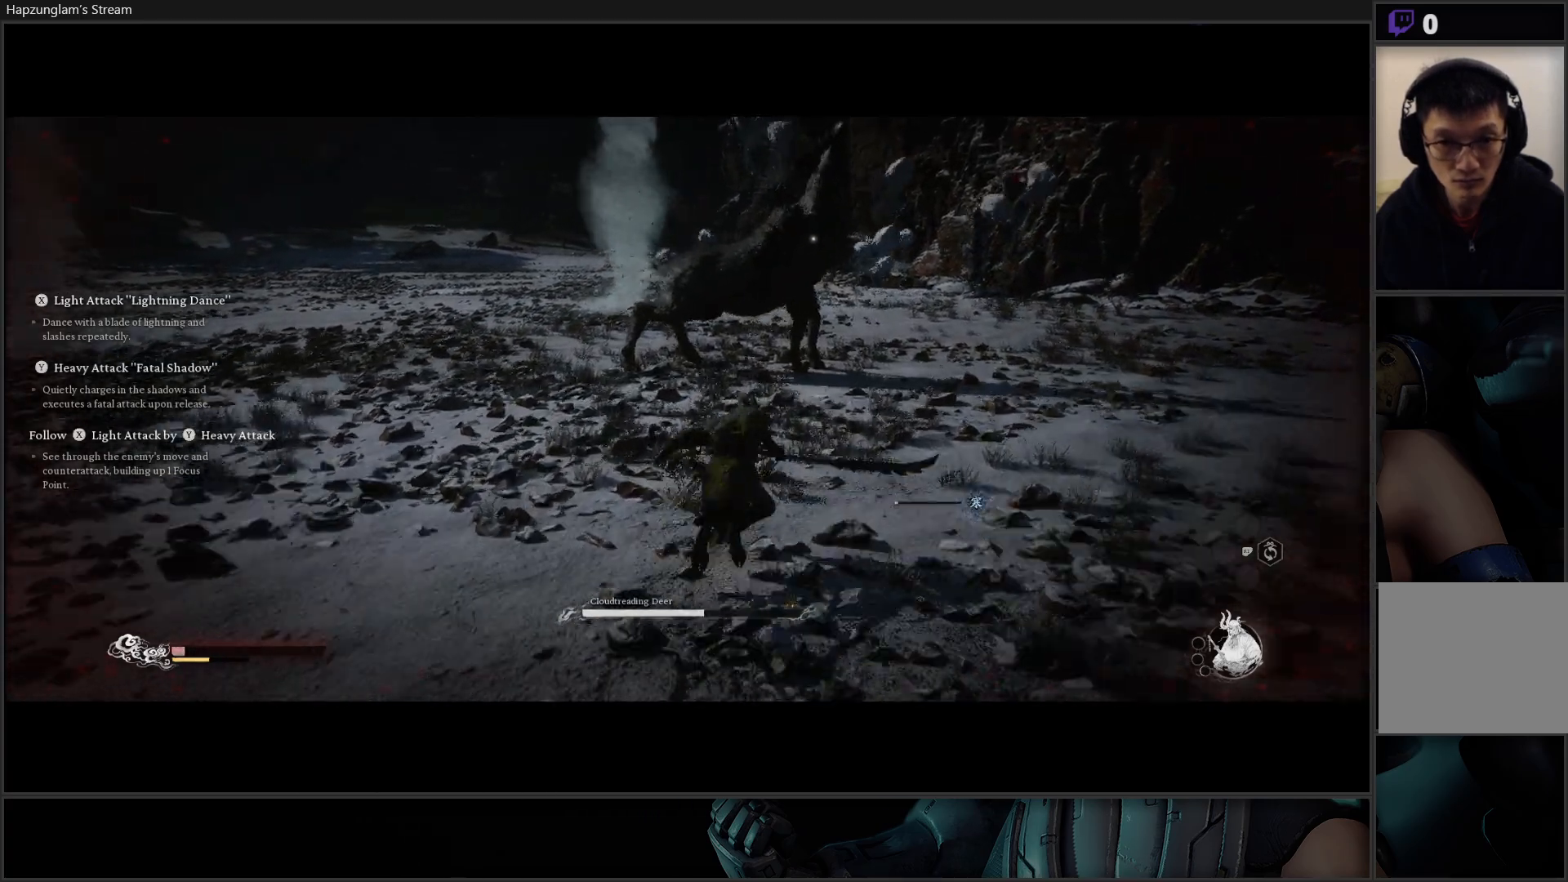
{"buttons": ["Y"], "left_stick": "up", "right_stick": "center", "events": [[100, "Y", "up"], [217, "Y", "down"], [284, "Y", "up"], [451, "Y", "down"]]}
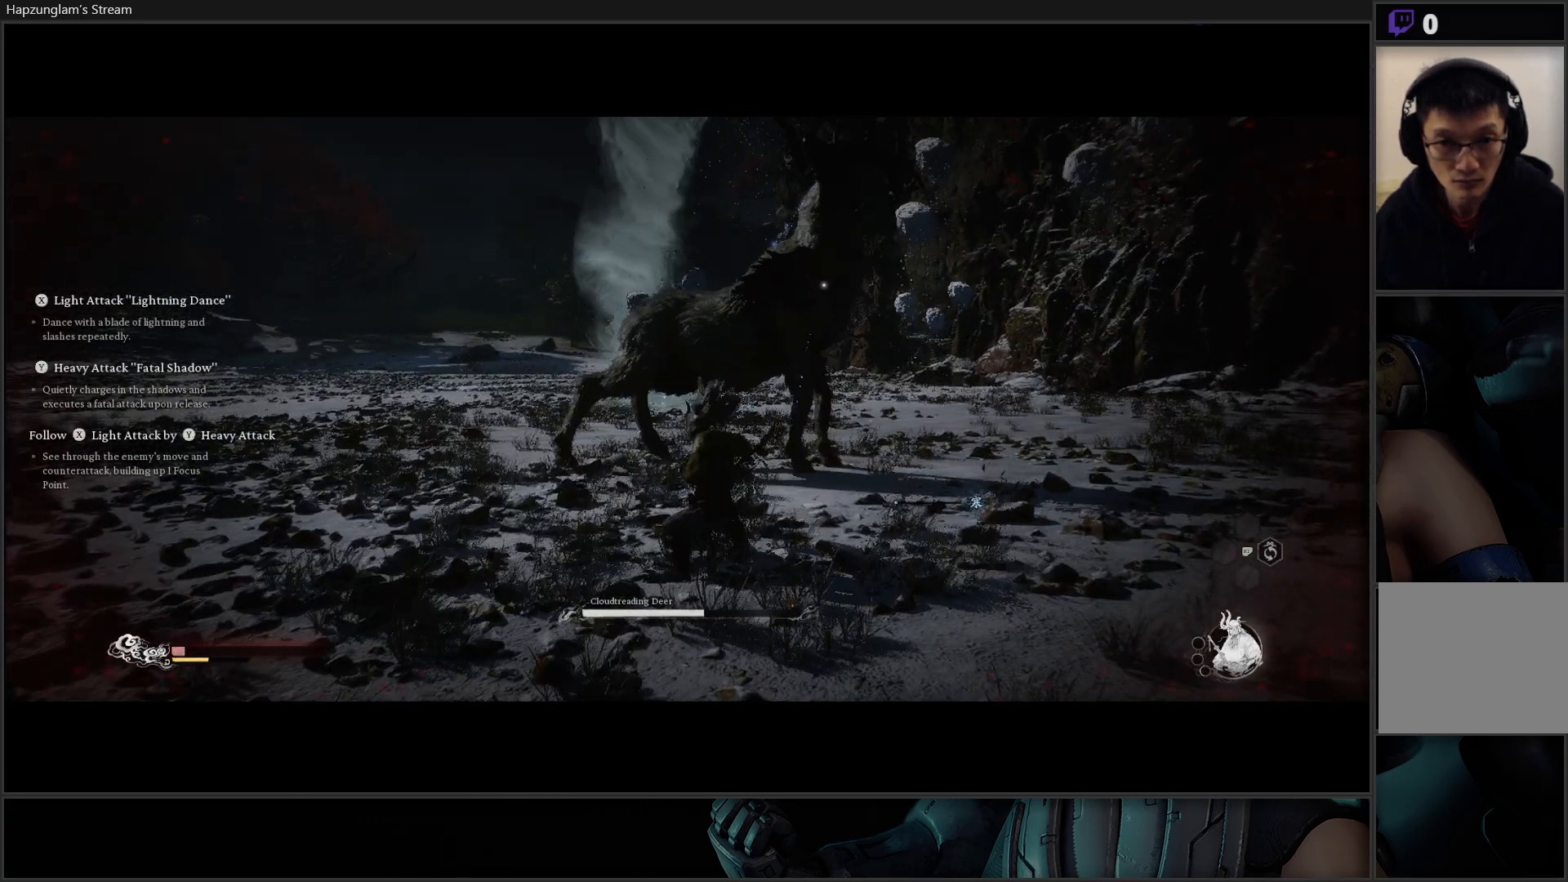
{"buttons": ["X"], "left_stick": "up", "right_stick": "center", "events": [[50, "Y", "up"], [350, "X", "down"], [433, "X", "up"], [500, "X", "down"]]}
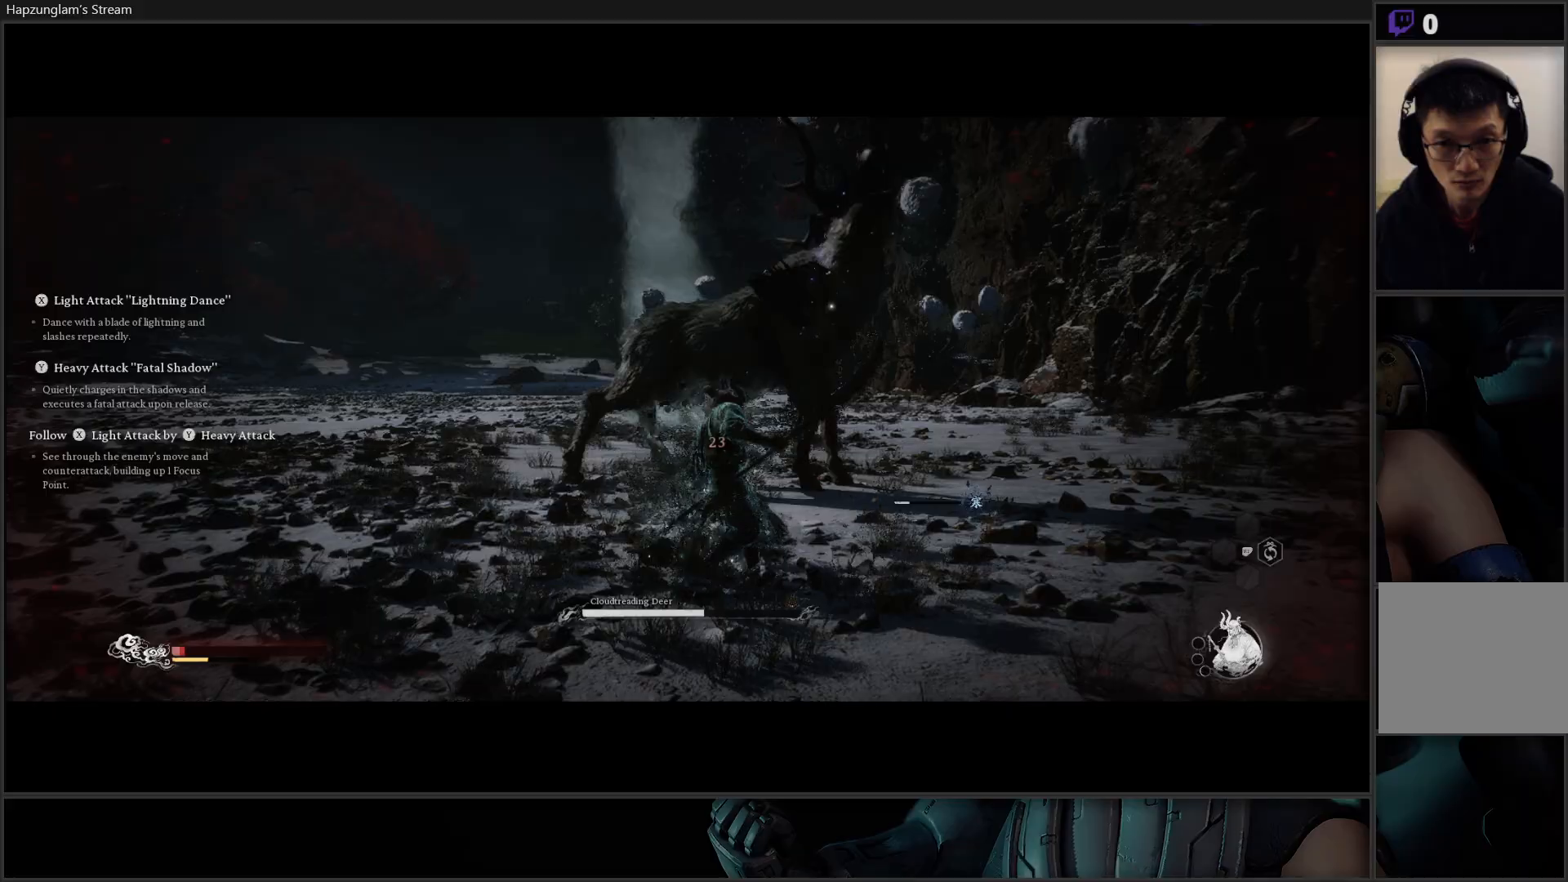
{"buttons": ["B"], "left_stick": "up-right", "right_stick": "center", "events": [[117, "X", "up"], [234, "left_stick", "up-right"], [250, "B", "down"], [351, "B", "up"], [401, "B", "down"]]}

☆ ☆ ☆ ☆

• _WHAT YOU ARE ASKED TO DO_
Write the material out again exactly. Skip each picture.

• _REPLY_
{"buttons": ["Y"], "left_stick": "up", "right_stick": "center", "events": [[100, "Y", "up"], [217, "Y", "down"], [284, "Y", "up"], [451, "Y", "down"]]}
{"buttons": ["X"], "left_stick": "up", "right_stick": "center", "events": [[50, "Y", "up"], [350, "X", "down"], [433, "X", "up"], [500, "X", "down"]]}
{"buttons": ["B"], "left_stick": "up-right", "right_stick": "center", "events": [[117, "X", "up"], [234, "left_stick", "up-right"], [250, "B", "down"], [351, "B", "up"], [401, "B", "down"]]}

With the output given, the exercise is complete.